A “hill of beans” is not a pile of soybeans of some consequence. No, the term refers to a mound of soil where perhaps four or five beans would be planted. That was a “hill of beans”. And though I did not know that exact meaning at the time I understood — lack of worth!
Then there was my other teacher. Let’s call that one Teacher B. Teacher B made us work harder than the other. But he also made learning fun. Yes, he had become frustrated with the same student that drew physical violence from Teacher A, but handled the situation very differently. He gave the student extra work at each infraction. Teacher B never had the need to lay a hand on any of us. But some months after Teacher A had branded me worthless, Teacher B took me into the hallway. I will remember that time for all my life. He showed me one of my examinations and explained how if I wrote a bit better, my grades would certainly improve. For he told me I was bright, and he would, by error, mark my papers because he could not make out that I had entered the correct response.
Strange isn’t it — how one moment — one comment can change a person. Growing up we had moved about and I had not really felt that I belonged at the school I found myself in then. But my grades did improve. I graduated in the top quarter of my high school class, while taking the most difficult courses available. Later I would graduate from the university with distinction.

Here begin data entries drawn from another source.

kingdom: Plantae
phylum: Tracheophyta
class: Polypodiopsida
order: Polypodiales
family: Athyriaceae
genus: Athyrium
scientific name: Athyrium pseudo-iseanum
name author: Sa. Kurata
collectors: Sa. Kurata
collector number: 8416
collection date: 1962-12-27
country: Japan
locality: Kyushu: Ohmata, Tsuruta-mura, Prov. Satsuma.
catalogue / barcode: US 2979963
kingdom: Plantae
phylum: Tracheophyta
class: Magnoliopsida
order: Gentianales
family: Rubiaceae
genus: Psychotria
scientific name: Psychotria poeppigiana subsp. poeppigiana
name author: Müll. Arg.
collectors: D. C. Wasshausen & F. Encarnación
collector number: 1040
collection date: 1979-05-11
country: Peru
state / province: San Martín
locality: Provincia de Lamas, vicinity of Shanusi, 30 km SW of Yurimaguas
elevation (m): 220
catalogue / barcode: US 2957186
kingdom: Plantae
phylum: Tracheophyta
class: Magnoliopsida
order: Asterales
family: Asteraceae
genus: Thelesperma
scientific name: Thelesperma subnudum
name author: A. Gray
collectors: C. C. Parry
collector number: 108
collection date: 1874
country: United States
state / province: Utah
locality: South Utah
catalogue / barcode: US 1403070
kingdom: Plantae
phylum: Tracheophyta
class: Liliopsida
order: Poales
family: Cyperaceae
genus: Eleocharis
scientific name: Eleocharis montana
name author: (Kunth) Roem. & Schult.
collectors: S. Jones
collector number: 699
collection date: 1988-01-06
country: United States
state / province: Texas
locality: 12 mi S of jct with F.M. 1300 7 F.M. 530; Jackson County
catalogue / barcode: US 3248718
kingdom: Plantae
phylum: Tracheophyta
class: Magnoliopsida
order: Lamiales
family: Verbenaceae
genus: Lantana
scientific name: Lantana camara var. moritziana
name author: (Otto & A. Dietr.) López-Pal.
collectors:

Did I do these things to prove Teacher A wrong? I don’t think so. Did I achieve that level of excellence to please Teacher B? Perhaps. But I think the most important thing that happened in that hallway, so many years ago, was that I had a teacher tell me he thought I had potential — a potential I did not know I possessed.
So what is the bottom line? No one, not a teacher, parent or siblings, not fellow students or coworkers, not your friends and especially not your enemies, have the right to define who you are and what you will become. For each of us has grand potential and with hard work and determination nothing we set our sights upon need be beyond our reach. It is for each of us to find that spark that makes us unique. To use that spark to build a light that carries us to all that we can be.
Do not let someone define you. Only GOD knows your heart and from that heart of yours grandeur awaits. For each of us has potential — do something special!